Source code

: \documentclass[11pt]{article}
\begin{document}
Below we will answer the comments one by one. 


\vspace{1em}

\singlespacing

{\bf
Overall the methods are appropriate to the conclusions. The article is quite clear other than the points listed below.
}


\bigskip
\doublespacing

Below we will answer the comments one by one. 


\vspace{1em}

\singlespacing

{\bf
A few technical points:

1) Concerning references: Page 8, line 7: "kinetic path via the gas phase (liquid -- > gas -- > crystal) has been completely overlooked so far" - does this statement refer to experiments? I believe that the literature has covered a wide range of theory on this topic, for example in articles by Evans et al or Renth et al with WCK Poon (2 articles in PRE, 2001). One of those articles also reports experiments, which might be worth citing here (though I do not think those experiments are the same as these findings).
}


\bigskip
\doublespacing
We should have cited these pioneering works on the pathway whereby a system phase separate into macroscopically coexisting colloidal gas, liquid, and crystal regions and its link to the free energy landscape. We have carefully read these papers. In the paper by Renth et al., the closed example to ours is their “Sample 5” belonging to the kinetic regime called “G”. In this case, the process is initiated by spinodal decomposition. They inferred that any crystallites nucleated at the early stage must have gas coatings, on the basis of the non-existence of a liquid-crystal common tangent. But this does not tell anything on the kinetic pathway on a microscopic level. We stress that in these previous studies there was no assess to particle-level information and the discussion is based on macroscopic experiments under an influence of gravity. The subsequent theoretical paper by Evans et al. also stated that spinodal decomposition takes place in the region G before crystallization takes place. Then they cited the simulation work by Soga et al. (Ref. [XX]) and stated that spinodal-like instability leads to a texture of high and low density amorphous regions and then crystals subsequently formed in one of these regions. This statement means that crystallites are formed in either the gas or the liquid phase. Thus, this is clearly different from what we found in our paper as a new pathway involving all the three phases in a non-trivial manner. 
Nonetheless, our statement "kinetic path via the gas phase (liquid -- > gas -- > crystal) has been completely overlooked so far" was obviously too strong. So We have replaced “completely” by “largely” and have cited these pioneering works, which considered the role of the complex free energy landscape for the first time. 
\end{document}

*Written task*. The data must be given again in full, exactly as written.

*Solution to the exercise*.
Source code

: \documentclass[11pt]{article}
\begin{document}
Below we will answer the comments one by one. 


\vspace{1em}

\singlespacing

{\bf
Overall the methods are appropriate to the conclusions. The article is quite clear other than the points listed below.
}


\bigskip
\doublespacing

Below we will answer the comments one by one. 


\vspace{1em}

\singlespacing

{\bf
A few technical points:

1) Concerning references: Page 8, line 7: "kinetic path via the gas phase (liquid -- > gas -- > crystal) has been completely overlooked so far" - does this statement refer to experiments? I believe that the literature has covered a wide range of theory on this topic, for example in articles by Evans et al or Renth et al with WCK Poon (2 articles in PRE, 2001). One of those articles also reports experiments, which might be worth citing here (though I do not think those experiments are the same as these findings).
}


\bigskip
\doublespacing
We should have cited these pioneering works on the pathway whereby a system phase separate into macroscopically coexisting colloidal gas, liquid, and crystal regions and its link to the free energy landscape. We have carefully read these papers. In the paper by Renth et al., the closed example to ours is their “Sample 5” belonging to the kinetic regime called “G”. In this case, the process is initiated by spinodal decomposition. They inferred that any crystallites nucleated at the early stage must have gas coatings, on the basis of the non-existence of a liquid-crystal common tangent. But this does not tell anything on the kinetic pathway on a microscopic level. We stress that in these previous studies there was no assess to particle-level information and the discussion is based on macroscopic experiments under an influence of gravity. The subsequent theoretical paper by Evans et al. also stated that spinodal decomposition takes place in the region G before crystallization takes place. Then they cited the simulation work by Soga et al. (Ref. [XX]) and stated that spinodal-like instability leads to a texture of high and low density amorphous regions and then crystals subsequently formed in one of these regions. This statement means that crystallites are formed in either the gas or the liquid phase. Thus, this is clearly different from what we found in our paper as a new pathway involving all the three phases in a non-trivial manner. 
Nonetheless, our statement "kinetic path via the gas phase (liquid -- > gas -- > crystal) has been completely overlooked so far" was obviously too strong. So We have replaced “completely” by “largely” and have cited these pioneering works, which considered the role of the complex free energy landscape for the first time. 
\end{document}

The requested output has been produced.